*Exercise brief*: Reproduce the material below verbatim, omitting the pictures.

*Stored records*:
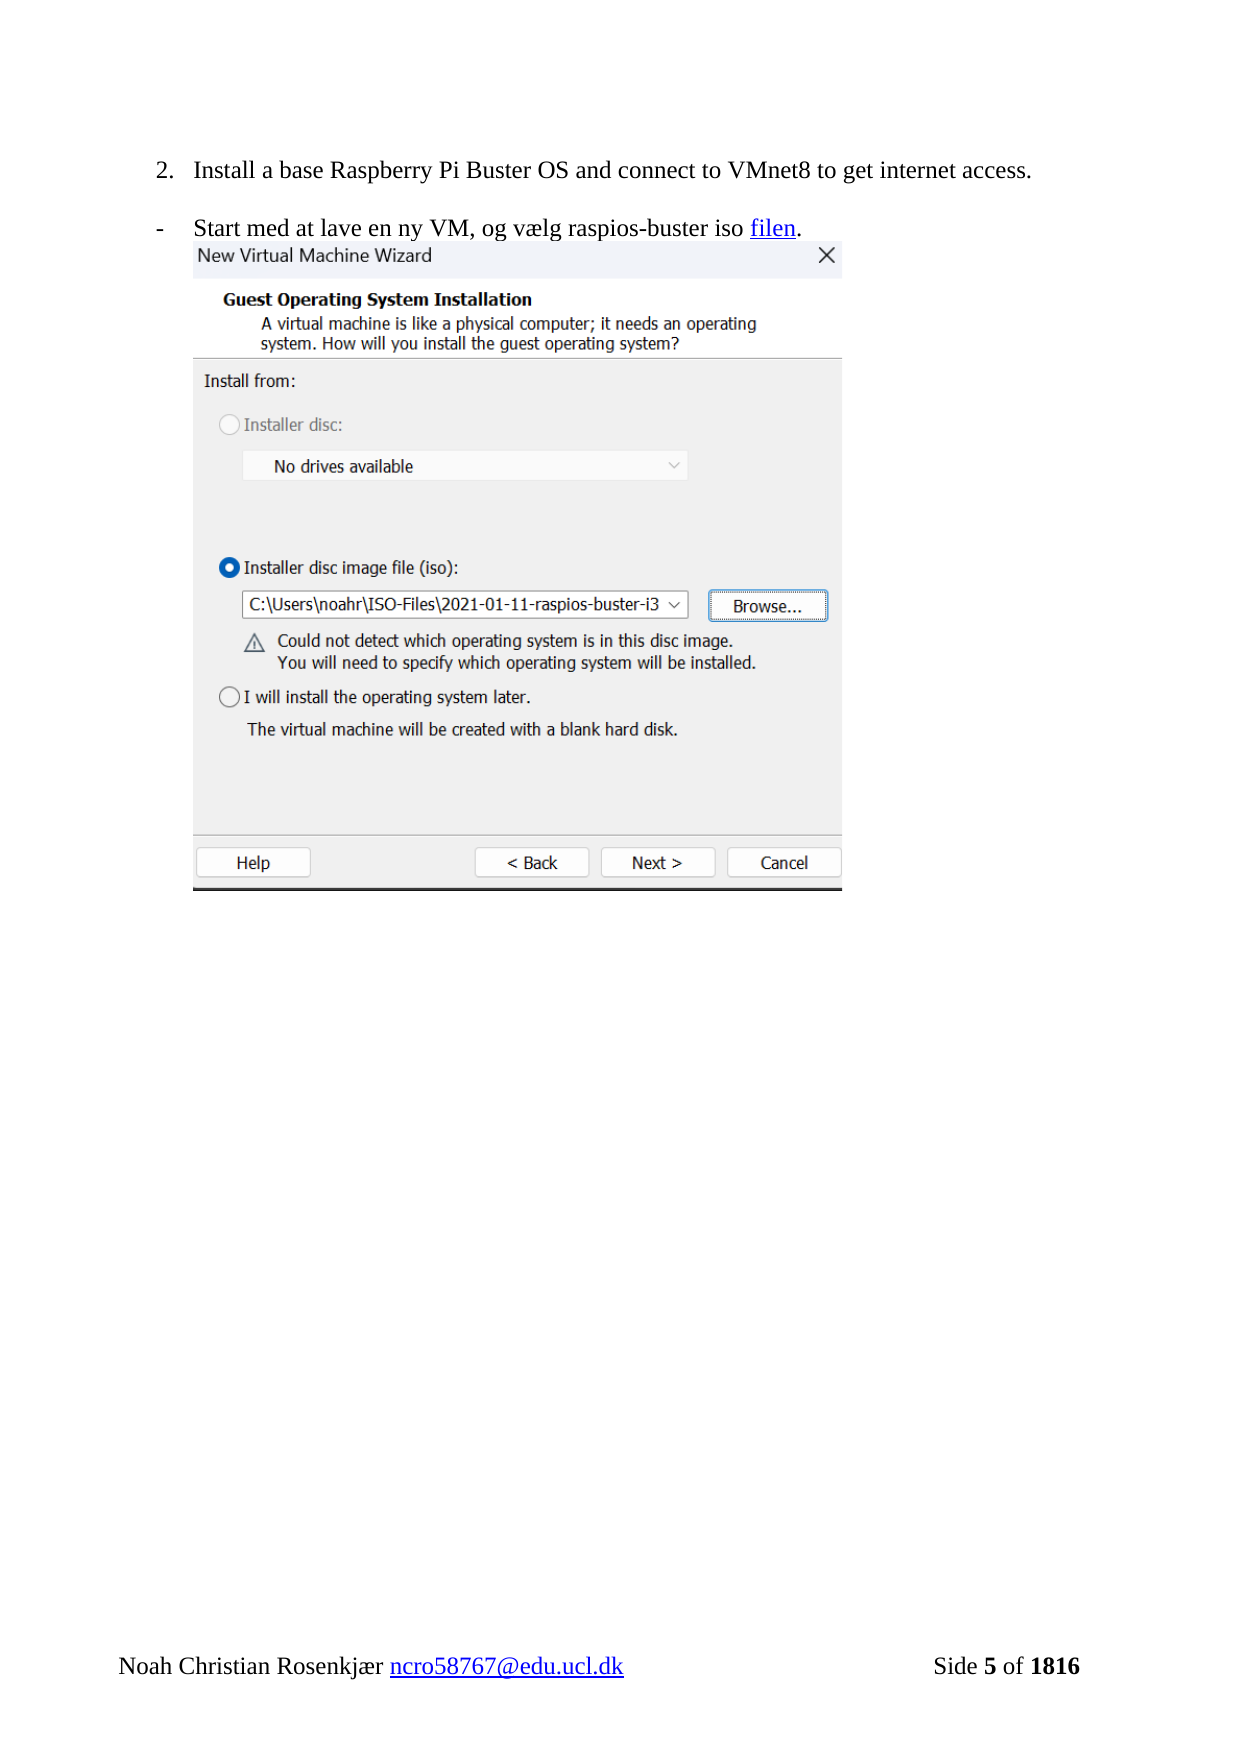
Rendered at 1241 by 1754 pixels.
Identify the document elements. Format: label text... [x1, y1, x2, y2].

list Install a base Raspberry Pi Buster OS and connect to VMnet8 to get internet access. [156, 155, 1122, 184]
picture [193, 241, 843, 891]
list Start med at lave en ny VM, og vælg raspios-buster iso filen. [156, 213, 1122, 925]
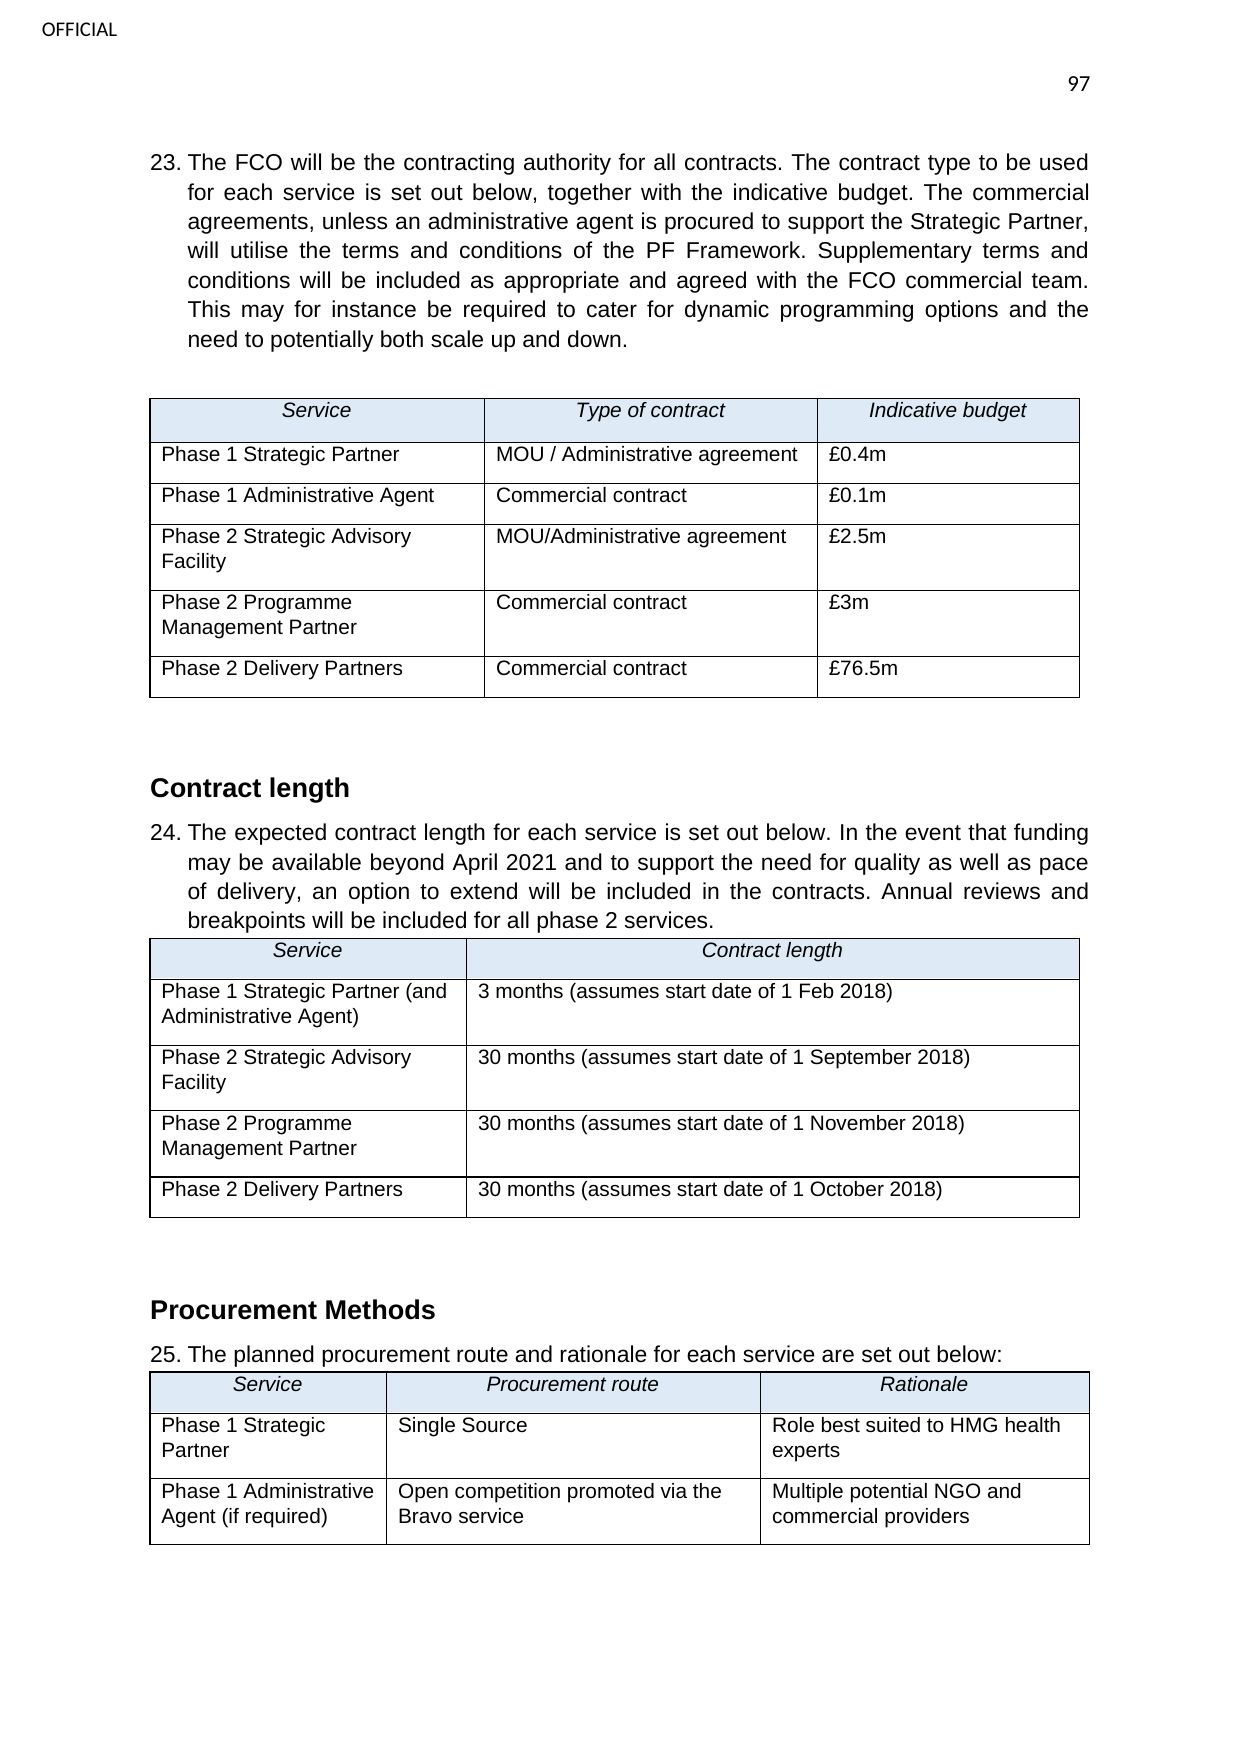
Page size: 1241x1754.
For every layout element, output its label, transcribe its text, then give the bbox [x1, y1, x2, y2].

table_cell Phase 1 Strategic Partner [151, 443, 484, 483]
table_header Procurement route [387, 1373, 760, 1412]
table_cell Phase 2 Strategic Advisory Facility [151, 1046, 466, 1110]
table_cell MOU / Administrative agreement [485, 443, 817, 483]
table_cell £76.5m [818, 657, 1079, 697]
list The FCO will be the contracting authority for all contracts. The contract type to be used for each service is set out below, together with the indicative budget. The commercial agreements, unless an administrative agent is procured to support the Strategic Partner, will utilise the terms and conditions of the PF Framework. Supplementary terms and conditions will be included as appropriate and agreed with the FCO commercial team. This may for instance be required to cater for dynamic programming options and the need to potentially both scale up and down. [150, 150, 1090, 352]
table_header Type of contract [485, 399, 817, 442]
table_cell £0.4m [818, 443, 1079, 483]
table_cell Commercial contract [485, 484, 817, 524]
table_cell Open competition promoted via the Bravo service [387, 1479, 760, 1544]
table_header Rationale [761, 1373, 1089, 1412]
table_header Service [151, 939, 466, 978]
table_cell Phase 2 Programme Management Partner [151, 1111, 466, 1176]
subtitle Contract length [150, 773, 1090, 804]
table_cell Phase 2 Delivery Partners [151, 1178, 466, 1217]
list The planned procurement route and rationale for each service are set out below: [150, 1342, 1090, 1368]
table_cell 30 months (assumes start date of 1 September 2018) [467, 1046, 1079, 1110]
table_cell Single Source [387, 1414, 760, 1478]
table_cell Phase 1 Strategic Partner [151, 1414, 386, 1478]
table_cell Role best suited to HMG health experts [761, 1414, 1089, 1478]
table_header Indicative budget [818, 399, 1079, 442]
table_cell Phase 2 Strategic Advisory Facility [151, 525, 484, 590]
table_header Service [151, 399, 484, 442]
table_cell Phase 1 Administrative Agent (if required) [151, 1479, 386, 1544]
list The expected contract length for each service is set out below. In the event that funding may be available beyond April 2021 and to support the need for quality as well as pace of delivery, an option to extend will be included in the contracts. Annual reviews and breakpoints will be included for all phase 2 services. [150, 820, 1090, 934]
table_cell Phase 2 Delivery Partners [151, 657, 484, 697]
table_header Service [151, 1373, 386, 1412]
table_cell Commercial contract [485, 591, 817, 656]
table_cell Multiple potential NGO and commercial providers [761, 1479, 1089, 1544]
table_cell £3m [818, 591, 1079, 656]
subtitle Procurement Methods [150, 1295, 1090, 1325]
table_cell MOU/Administrative agreement [485, 525, 817, 590]
table_cell 3 months (assumes start date of 1 Feb 2018) [467, 980, 1079, 1044]
table_cell 30 months (assumes start date of 1 November 2018) [467, 1111, 1079, 1176]
table_header Contract length [467, 939, 1079, 978]
table_cell £2.5m [818, 525, 1079, 590]
table_cell Commercial contract [485, 657, 817, 697]
table_cell Phase 1 Strategic Partner (and Administrative Agent) [151, 980, 466, 1044]
table_cell £0.1m [818, 484, 1079, 524]
table_cell Phase 2 Programme Management Partner [151, 591, 484, 656]
table_cell Phase 1 Administrative Agent [151, 484, 484, 524]
table_cell 30 months (assumes start date of 1 October 2018) [467, 1178, 1079, 1217]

*Output of the task*:
Rendered at 1241 by 1754 pixels.
Identify the document elements. Format: label text... [x1, y1, x2, y2].

list Install a base Raspberry Pi Buster OS and connect to VMnet8 to get internet access. [156, 155, 1122, 184]
picture [193, 241, 843, 891]
list Start med at lave en ny VM, og vælg raspios-buster iso filen. [156, 213, 1122, 925]
Page size: 1241x1754.
For every layout element, output its label, transcribe its text, then give the bbox [x1, y1, x2, y2].

table_cell Phase 1 Strategic Partner [151, 443, 484, 483]
table_header Procurement route [387, 1373, 760, 1412]
table_cell Phase 2 Strategic Advisory Facility [151, 1046, 466, 1110]
table_cell MOU / Administrative agreement [485, 443, 817, 483]
table_cell £76.5m [818, 657, 1079, 697]
list The FCO will be the contracting authority for all contracts. The contract type to be used for each service is set out below, together with the indicative budget. The commercial agreements, unless an administrative agent is procured to support the Strategic Partner, will utilise the terms and conditions of the PF Framework. Supplementary terms and conditions will be included as appropriate and agreed with the FCO commercial team. This may for instance be required to cater for dynamic programming options and the need to potentially both scale up and down. [150, 150, 1090, 352]
table_header Type of contract [485, 399, 817, 442]
table_cell £0.4m [818, 443, 1079, 483]
table_cell Commercial contract [485, 484, 817, 524]
table_cell Open competition promoted via the Bravo service [387, 1479, 760, 1544]
table_header Rationale [761, 1373, 1089, 1412]
table_header Service [151, 939, 466, 978]
table_cell Phase 2 Programme Management Partner [151, 1111, 466, 1176]
subtitle Contract length [150, 773, 1090, 804]
table_cell Phase 2 Delivery Partners [151, 1178, 466, 1217]
list The planned procurement route and rationale for each service are set out below: [150, 1342, 1090, 1368]
table_cell 30 months (assumes start date of 1 September 2018) [467, 1046, 1079, 1110]
table_cell Single Source [387, 1414, 760, 1478]
table_cell Phase 1 Strategic Partner [151, 1414, 386, 1478]
table_cell Role best suited to HMG health experts [761, 1414, 1089, 1478]
table_header Indicative budget [818, 399, 1079, 442]
table_cell Phase 2 Strategic Advisory Facility [151, 525, 484, 590]
table_header Service [151, 399, 484, 442]
table_cell Phase 1 Administrative Agent (if required) [151, 1479, 386, 1544]
list The expected contract length for each service is set out below. In the event that funding may be available beyond April 2021 and to support the need for quality as well as pace of delivery, an option to extend will be included in the contracts. Annual reviews and breakpoints will be included for all phase 2 services. [150, 820, 1090, 934]
table_cell Phase 2 Delivery Partners [151, 657, 484, 697]
table_header Service [151, 1373, 386, 1412]
table_cell Commercial contract [485, 591, 817, 656]
table_cell Multiple potential NGO and commercial providers [761, 1479, 1089, 1544]
table_cell £3m [818, 591, 1079, 656]
subtitle Procurement Methods [150, 1295, 1090, 1325]
table_cell MOU/Administrative agreement [485, 525, 817, 590]
table_cell 3 months (assumes start date of 1 Feb 2018) [467, 980, 1079, 1044]
table_cell 30 months (assumes start date of 1 November 2018) [467, 1111, 1079, 1176]
table_header Contract length [467, 939, 1079, 978]
table_cell £2.5m [818, 525, 1079, 590]
table_cell Commercial contract [485, 657, 817, 697]
table_cell Phase 1 Strategic Partner (and Administrative Agent) [151, 980, 466, 1044]
table_cell £0.1m [818, 484, 1079, 524]
table_cell Phase 2 Programme Management Partner [151, 591, 484, 656]
table_cell Phase 1 Administrative Agent [151, 484, 484, 524]
table_cell 30 months (assumes start date of 1 October 2018) [467, 1178, 1079, 1217]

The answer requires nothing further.